→ **抜粋**

マンドリンの個人レッスンでは、「ピックの使い方・ピッキングのテクニック」が一つのテーマでした。ドイツで一般的に使われているナイロンのピックは、日本でよく使用されている鼈甲のピックの2倍ほど厚みがあり、音色も、弾いたときの手ごたえも全く異なりますが、先生方はこのピックを見事に使いこなし、多種多様な音色の作り方・表現の仕方を私たちに説明して下さりました。普段、ちょっとした演奏の時にないがしろにしてしまいがちなピッキングに気を配るだけで、演奏が一回りも二回りも違ったものになるということを皆強く感じたようで、これは大きな収穫となりました。
レッスンはどれもドイツ語で行われますが、私たちには英語で行われます。今回の参加メンバーには、語学に長けている人もそうでない人もいましたが、言葉が自由に通じない分、相手の伝えようとしていることを表情や動作から感覚的に理解するということが、(特に表現者として)とても大事だということを実感しました。

ギターの基礎練習の時間では、各指が独立して動かせるようにする運動やヨガを取り入れた脱力の運動など、ギターを弾くにあたって大切なことを学びました。その後はギターを使い、各指が独立した上で右手と左手を連動させる練習をしました。個人レッスンの時間には、自分が用意した曲をテキストにしてアドバイスを頂きました。特にきれいな音の出し方をとても注意された覚えがあります。

→ **抽出データ**
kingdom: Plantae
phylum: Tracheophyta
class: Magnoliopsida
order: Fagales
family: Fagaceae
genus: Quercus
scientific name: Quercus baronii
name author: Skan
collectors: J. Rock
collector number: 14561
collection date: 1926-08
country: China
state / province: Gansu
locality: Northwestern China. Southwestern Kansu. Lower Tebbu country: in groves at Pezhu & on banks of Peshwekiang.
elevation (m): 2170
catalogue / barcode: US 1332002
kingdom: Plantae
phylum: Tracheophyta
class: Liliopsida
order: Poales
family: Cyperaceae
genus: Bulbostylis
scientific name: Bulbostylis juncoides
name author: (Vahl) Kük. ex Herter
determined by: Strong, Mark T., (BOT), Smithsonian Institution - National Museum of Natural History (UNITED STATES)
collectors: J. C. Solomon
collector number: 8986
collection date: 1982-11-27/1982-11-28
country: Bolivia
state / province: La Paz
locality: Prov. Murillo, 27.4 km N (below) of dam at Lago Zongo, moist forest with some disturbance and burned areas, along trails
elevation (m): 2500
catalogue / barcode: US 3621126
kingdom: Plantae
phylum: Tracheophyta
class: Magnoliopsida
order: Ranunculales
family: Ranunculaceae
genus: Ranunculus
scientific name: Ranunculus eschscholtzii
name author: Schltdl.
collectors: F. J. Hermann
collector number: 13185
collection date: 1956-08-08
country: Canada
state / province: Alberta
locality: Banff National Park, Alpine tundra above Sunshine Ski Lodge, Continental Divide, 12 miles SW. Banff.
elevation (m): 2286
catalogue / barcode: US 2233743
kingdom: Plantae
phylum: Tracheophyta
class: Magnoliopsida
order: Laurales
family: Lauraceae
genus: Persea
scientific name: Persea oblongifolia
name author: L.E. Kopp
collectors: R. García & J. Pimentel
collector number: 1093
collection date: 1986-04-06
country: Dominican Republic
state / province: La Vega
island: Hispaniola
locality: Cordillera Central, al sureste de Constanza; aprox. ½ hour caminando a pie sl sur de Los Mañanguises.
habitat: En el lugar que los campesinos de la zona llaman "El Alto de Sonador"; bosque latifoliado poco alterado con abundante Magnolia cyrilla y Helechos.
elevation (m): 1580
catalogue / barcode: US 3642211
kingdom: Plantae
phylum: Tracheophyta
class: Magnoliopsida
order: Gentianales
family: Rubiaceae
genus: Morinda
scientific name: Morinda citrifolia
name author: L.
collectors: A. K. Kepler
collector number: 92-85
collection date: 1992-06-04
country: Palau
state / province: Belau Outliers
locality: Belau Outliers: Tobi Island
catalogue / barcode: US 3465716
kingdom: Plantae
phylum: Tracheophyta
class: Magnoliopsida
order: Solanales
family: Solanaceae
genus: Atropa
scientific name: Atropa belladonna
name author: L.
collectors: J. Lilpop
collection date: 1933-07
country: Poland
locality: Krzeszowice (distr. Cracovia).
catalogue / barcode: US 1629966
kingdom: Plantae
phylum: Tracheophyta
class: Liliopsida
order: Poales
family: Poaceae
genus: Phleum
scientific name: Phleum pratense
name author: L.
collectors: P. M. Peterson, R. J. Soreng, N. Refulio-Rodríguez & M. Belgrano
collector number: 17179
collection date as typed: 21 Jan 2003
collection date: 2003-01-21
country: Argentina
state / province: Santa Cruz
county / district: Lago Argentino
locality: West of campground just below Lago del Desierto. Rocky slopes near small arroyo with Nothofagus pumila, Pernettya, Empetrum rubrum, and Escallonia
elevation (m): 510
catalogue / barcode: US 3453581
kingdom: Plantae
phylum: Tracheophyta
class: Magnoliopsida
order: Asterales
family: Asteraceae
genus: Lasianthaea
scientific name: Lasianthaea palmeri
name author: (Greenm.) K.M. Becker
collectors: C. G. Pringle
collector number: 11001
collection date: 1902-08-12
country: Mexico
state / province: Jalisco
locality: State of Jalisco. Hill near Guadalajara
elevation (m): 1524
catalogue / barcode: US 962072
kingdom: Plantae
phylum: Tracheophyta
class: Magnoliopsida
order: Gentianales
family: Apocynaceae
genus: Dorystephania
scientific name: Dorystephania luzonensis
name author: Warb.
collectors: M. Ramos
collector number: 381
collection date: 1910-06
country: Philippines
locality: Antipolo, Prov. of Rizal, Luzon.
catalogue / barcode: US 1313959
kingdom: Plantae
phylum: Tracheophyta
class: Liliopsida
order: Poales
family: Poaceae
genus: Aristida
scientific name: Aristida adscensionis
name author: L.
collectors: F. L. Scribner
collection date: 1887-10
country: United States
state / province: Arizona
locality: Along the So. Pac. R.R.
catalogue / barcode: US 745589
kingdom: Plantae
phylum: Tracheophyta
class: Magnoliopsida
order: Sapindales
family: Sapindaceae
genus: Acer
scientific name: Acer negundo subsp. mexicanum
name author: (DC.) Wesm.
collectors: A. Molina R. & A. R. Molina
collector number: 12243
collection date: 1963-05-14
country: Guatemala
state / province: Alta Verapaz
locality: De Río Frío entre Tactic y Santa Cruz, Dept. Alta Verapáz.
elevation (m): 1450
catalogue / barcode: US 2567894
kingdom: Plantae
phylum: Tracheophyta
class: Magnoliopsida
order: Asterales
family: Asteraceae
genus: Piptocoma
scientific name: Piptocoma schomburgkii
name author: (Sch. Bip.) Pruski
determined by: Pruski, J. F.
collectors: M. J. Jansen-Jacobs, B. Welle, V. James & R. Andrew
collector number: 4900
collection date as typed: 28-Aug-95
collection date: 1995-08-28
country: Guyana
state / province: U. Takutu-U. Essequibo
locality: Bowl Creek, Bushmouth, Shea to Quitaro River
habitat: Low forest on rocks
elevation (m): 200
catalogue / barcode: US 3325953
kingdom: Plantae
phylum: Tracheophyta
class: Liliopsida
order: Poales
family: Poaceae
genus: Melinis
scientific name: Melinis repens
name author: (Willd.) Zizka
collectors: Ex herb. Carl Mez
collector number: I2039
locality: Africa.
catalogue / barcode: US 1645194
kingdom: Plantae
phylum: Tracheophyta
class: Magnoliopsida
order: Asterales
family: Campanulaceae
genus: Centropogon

→ **作業指示**
• A. 抜粋によると、ドイツで一般的に使われているナイロンのピックの厚みは、日本でよく使われる鼈甲のピックと比べてどれくらいですか。
• B. 抜粋の「ギターの基礎練習の時間では、」から「も注意された覚えがあります。」までを、その語句も含めて一字一句違えずに書き写してください。

→ **課題の解答**
• A. 鼈甲のピックの2倍ほどの厚みがあります。

• B.
ギターの基礎練習の時間では、各指が独立して動かせるようにする運動やヨガを取り入れた脱力の運動など、ギターを弾くにあたって大切なことを学びました。その後はギターを使い、各指が独立した上で右手と左手を連動させる練習をしました。個人レッスンの時間には、自分が用意した曲をテキストにしてアドバイスを頂きました。特にきれいな音の出し方をとても注意された覚えがあります。